◆ **Records supplied**:
[Start of Attachment]

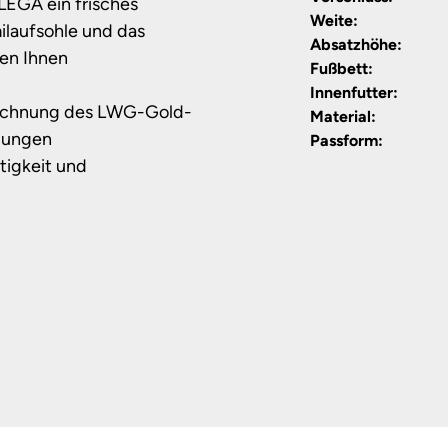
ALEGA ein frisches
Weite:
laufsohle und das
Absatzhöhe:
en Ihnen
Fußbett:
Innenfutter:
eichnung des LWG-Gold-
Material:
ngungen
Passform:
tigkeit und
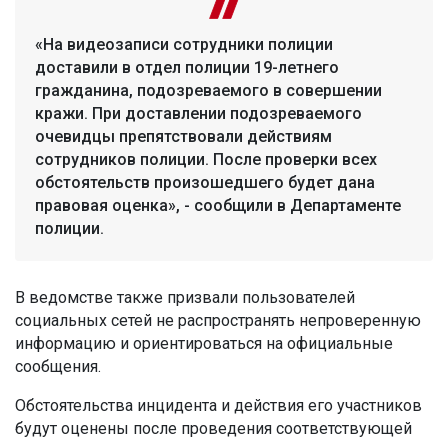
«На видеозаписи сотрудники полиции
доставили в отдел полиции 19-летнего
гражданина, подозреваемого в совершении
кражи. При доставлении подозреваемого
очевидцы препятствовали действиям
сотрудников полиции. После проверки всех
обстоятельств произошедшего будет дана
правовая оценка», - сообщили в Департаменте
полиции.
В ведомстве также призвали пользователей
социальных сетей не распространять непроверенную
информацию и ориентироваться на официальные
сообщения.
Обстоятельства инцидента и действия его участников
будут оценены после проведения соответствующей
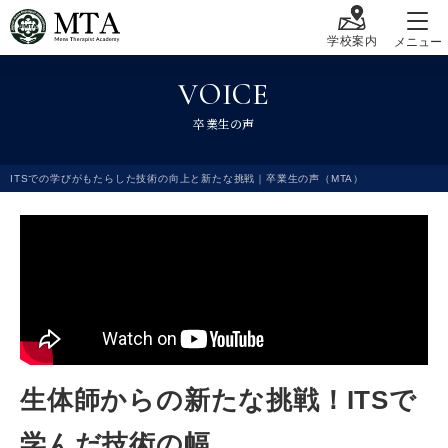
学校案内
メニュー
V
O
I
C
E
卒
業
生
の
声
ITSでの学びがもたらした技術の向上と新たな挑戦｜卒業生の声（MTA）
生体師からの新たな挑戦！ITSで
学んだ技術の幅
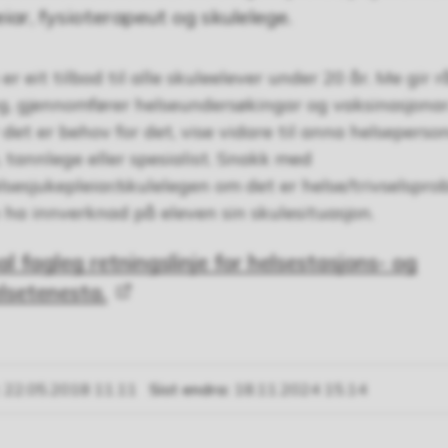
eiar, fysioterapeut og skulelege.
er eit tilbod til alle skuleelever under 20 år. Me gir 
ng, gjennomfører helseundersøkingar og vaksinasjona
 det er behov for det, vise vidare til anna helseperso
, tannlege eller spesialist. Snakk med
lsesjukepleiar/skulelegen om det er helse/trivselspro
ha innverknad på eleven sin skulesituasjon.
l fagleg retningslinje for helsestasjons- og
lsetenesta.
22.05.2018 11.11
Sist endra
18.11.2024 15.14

[End of Attachment]
[Start of Attachment]

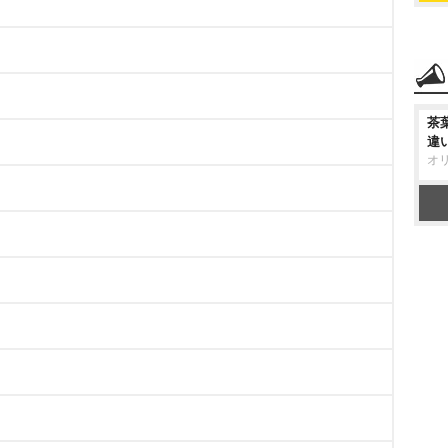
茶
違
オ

[End of Attachment]
[Start of Attachment]

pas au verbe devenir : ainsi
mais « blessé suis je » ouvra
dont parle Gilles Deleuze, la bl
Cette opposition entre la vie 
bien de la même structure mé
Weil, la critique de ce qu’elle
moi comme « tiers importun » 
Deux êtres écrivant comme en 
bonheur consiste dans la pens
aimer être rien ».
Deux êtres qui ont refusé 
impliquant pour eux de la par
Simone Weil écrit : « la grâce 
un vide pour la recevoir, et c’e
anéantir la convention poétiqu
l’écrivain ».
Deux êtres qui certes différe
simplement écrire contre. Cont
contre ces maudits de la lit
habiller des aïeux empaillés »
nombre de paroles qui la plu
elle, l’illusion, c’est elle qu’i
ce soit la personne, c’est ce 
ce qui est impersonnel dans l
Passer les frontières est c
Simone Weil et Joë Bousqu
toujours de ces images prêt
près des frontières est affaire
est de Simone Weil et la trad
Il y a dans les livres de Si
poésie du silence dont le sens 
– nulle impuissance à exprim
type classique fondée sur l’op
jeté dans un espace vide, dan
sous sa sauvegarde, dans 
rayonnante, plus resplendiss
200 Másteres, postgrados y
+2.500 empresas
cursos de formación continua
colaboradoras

[End of Attachment]

◆ **What the exercise asks**: Everything above from the line with "ALEGA ein frisches" through the line with "spesialist. Snakk med" should be retyped exactly, and nothing else; omit pictures.

◆ **Response area**:
ALEGA ein frisches
Weite:
laufsohle und das
Absatzhöhe:
en Ihnen
Fußbett:
Innenfutter:
eichnung des LWG-Gold-
Material:
ngungen
Passform:
tigkeit und
«На видеозаписи сотрудники полиции
доставили в отдел полиции 19-летнего
гражданина, подозреваемого в совершении
кражи. При доставлении подозреваемого
очевидцы препятствовали действиям
сотрудников полиции. После проверки всех
обстоятельств произошедшего будет дана
правовая оценка», - сообщили в Департаменте
полиции.
В ведомстве также призвали пользователей
социальных сетей не распространять непроверенную
информацию и ориентироваться на официальные
сообщения.
Обстоятельства инцидента и действия его участников
будут оценены после проведения соответствующей
学校案内
メニュー
V
O
I
C
E
卒
業
生
の
声
ITSでの学びがもたらした技術の向上と新たな挑戦｜卒業生の声（MTA）
生体師からの新たな挑戦！ITSで
学んだ技術の幅
eiar, fysioterapeut og skulelege.
er eit tilbod til alle skuleelever under 20 år. Me gir 
ng, gjennomfører helseundersøkingar og vaksinasjona
 det er behov for det, vise vidare til anna helseperso
, tannlege eller spesialist. Snakk med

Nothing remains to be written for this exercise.